5. Thread used in British National Standard
The thread used in the British National Standard. The thread angle is 55 degrees, and the symbol is "W". Suitable for manufacturing by rolling method. The notation is like W1/2-10. (1/2: outer diameter; 10: number of teeth per inch; W code)
6. Round thread
One is the standard thread defined by German DIN. Suitable for the connection of bulbs and rubber tubes. Indicates that the symbol is "Rd"
7. Thread for pipe
Threads used to prevent leakage are often used to connect gas or liquid pipe fittings. The thread angle is 55 degrees, which can be divided into straight pipe thread code "P.S., N.P.S." and oblique pipe thread code "N.P.T.", the taper is 1:16, that is 3/4 inch per foot
8. Square thread
The transmission efficiency is high, second only to the ball thread, and it cannot be adjusted with a nut after wear, which is a disadvantage.

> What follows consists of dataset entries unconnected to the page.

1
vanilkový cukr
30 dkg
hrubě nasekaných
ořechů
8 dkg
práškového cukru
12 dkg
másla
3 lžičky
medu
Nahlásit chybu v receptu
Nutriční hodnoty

Generally used for the screw of the vise and the screw of the crane
9. Trapezoidal thread
One is also called Akem thread. The transmission efficiency is slightly lower than that of the square thread, but it can be adjusted with a nut after wear. The metric thread angle is 30 degrees, and the inch thread angle is 29 degrees. Generally used in the lead screw of a lathe. Indicates that the symbol is "Tr"
10. Serrated thread
One is also called oblique thread, which is only suitable for unidirectional transmission. Such as screw jacks, presses, etc. Indicates that the symbol is "Bu"
11. Ball thread
The thread with the best transmission efficiency is difficult to manufacture, and the cost is extremely high. It is used in precision machinery. Such as the lead screw of a CNC machine tool
The representation of inch bolts: LH 2N 5/8 × 3-13 UNC-2A (1) LH is left-hand thread (RH is right-hand thread, can be omitted)). (2) 2N double thread thread. (3) 5/8 inch thread, outer diameter 5/8 ". (4) 3 bolt length 3". (5) 13 thread counts 13 teeth per inch. (6) UNC uniform standard thread coarse thread. (7) Level 2 fit, external thread (3: tight fit; 2: middle fit; 1: loose fit) A: external thread (can be omitted) B: internal thread. Inch thread: the size of the inch thread, usually expressed by the number of threads per inch of length, referred to as "number of threads per inch", which is exactly the reciprocal of the pitch. For example, a thread with 8 teeth per inch has a pitch of 1/8 inch.